Eventually I wrote a book in which a mother poses these questions as she tells her daughter the secrets of her past. Since the story takes place during wartime, before my birth, I had to do quite a bit of research. I read scholarly texts and revisionist versions of the various roles of the Kuomintang, the Communists, the Japanese, and the Americans. I read wartime accounts published in popular periodicals—with different perspectives on these same groups. And of course, I needed a personal account of the war years to fact-check some of the mundane details of my story: How long did it take to travel from Shanghai to Yang-chow? What was a typical dowry for a bride from a well-to-do family? For those answers, I went to my mother, who in
response gave me more than I asked for. The question of the dowry alone led to a three-hour remembrance of things past—not simply about wedding gifts, but about family gossip and Shanghai manners, about a gangster who showed up at her wedding, about her innocence—her stupidity!—in marrying a man she hardly knew.

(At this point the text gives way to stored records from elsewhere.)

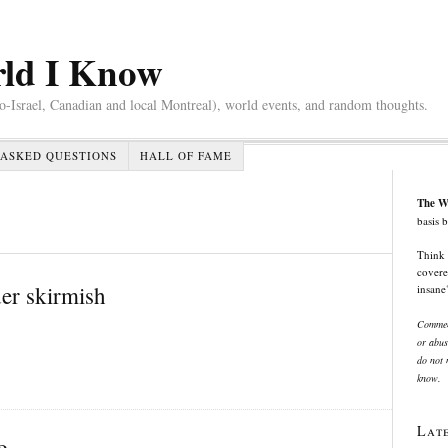
rld I Know
ro-Israel, Canadian and local Montreal), world events, and random thoughts.
ASKED QUESTIONS
HALL OF FAME
The W
basis 
Think 
covere
der skirmish
insane
Comment
or abus
do not n
know.
Lat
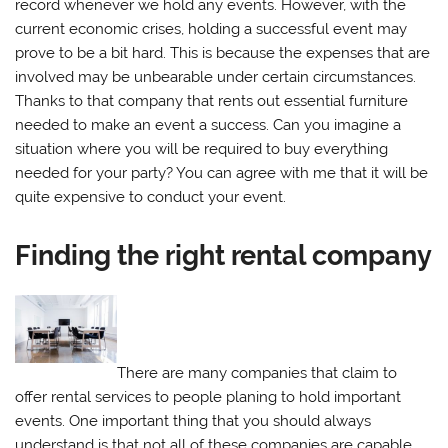
record whenever we hold any events. However, with the
current economic crises, holding a successful event may
prove to be a bit hard. This is because the expenses that are
involved may be unbearable under certain circumstances.
Thanks to that company that rents out essential furniture
needed to make an event a success. Can you imagine a
situation where you will be required to buy everything
needed for your party? You can agree with me that it will be
quite expensive to conduct your event.
Finding the right rental company
There are many companies that claim to
offer rental services to people planing to hold important
events. One important thing that you should always
understand is that not all of these companies are capable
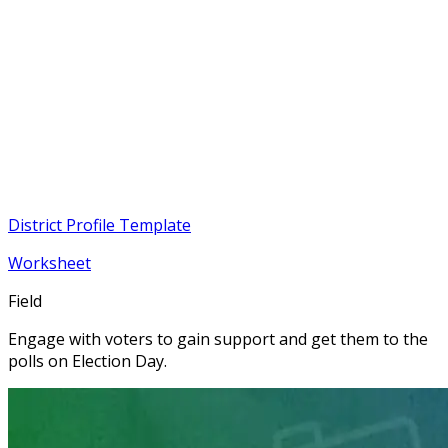
District Profile Template
Worksheet
Field
Engage with voters to gain support and get them to the
polls on Election Day.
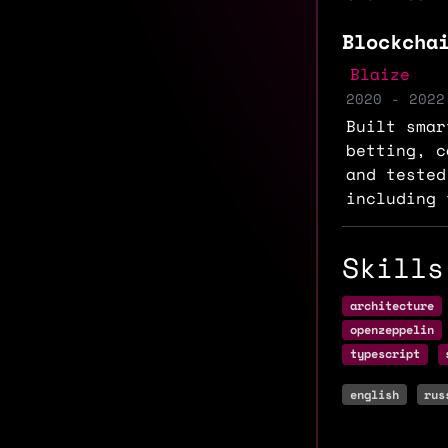
Blockcha
Blaize
2020 - 2022
Built smar
betting, c
and tested
including 
Skills
architecture
openzeppelin
typescript
english
rus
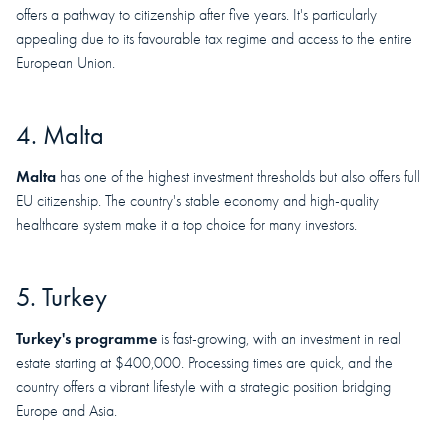
offers a pathway to citizenship after five years. It's particularly
appealing due to its favourable tax regime and access to the entire
European Union.
4. Malta
Malta
has one of the highest investment thresholds but also offers full
EU citizenship. The country's stable economy and high-quality
healthcare system make it a top choice for many investors.
5. Turkey
Turkey's programme
is fast-growing, with an investment in real
estate starting at $400,000. Processing times are quick, and the
country offers a vibrant lifestyle with a strategic position bridging
Europe and Asia.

My mother, photographed by my father, Tientsin, China, 1945.

I know readers will wonder: How much of the story is true? With
The Joy Luck Club
, I met readers who assumed everything in my book was true, my fiction simply a matter of fast dictation and an indelible memory. My mother complained of having to deny over and over that she was one or all of the mothers in my
first book. “It’s all fiction,” she told her friends. “None of it is true. My daughter just has a wild imagination.”

While I was writing my second book, she made sure to give me some motherly advice. “This time,” she said, “tell my
true
story.” And with her permission—actually, her
demand
—how could I refuse? How could I resist? After all, the richest source of my fiction does come from life as I have misunderstood it—its contradictions, its unanswerable questions, its unlikely twists and turns.

So, indeed, some of the events in
The Kitchen God’s Wife
are based on my mother’s life: her marriage to “that bad man,” the death of her children, her fortuitous encounter with my father. But with apologies to my mother, I confess that I changed her story. I invented characters who never existed in her life: Auntie Du, Helen, Jiaguo, Old Aunt and New Aunt, Peanut, Beautiful Betty, Bao-Bao Roger. I took her to places that do not exist: to a tea-growing monastery in Hangchow, to a mountaintop village called Heaven’s Breath, to a scissors-making shop in Kunming, to an American dance that in real life she decided not to attend. With those imaginary details in place, I can honestly say the story is fiction, not true.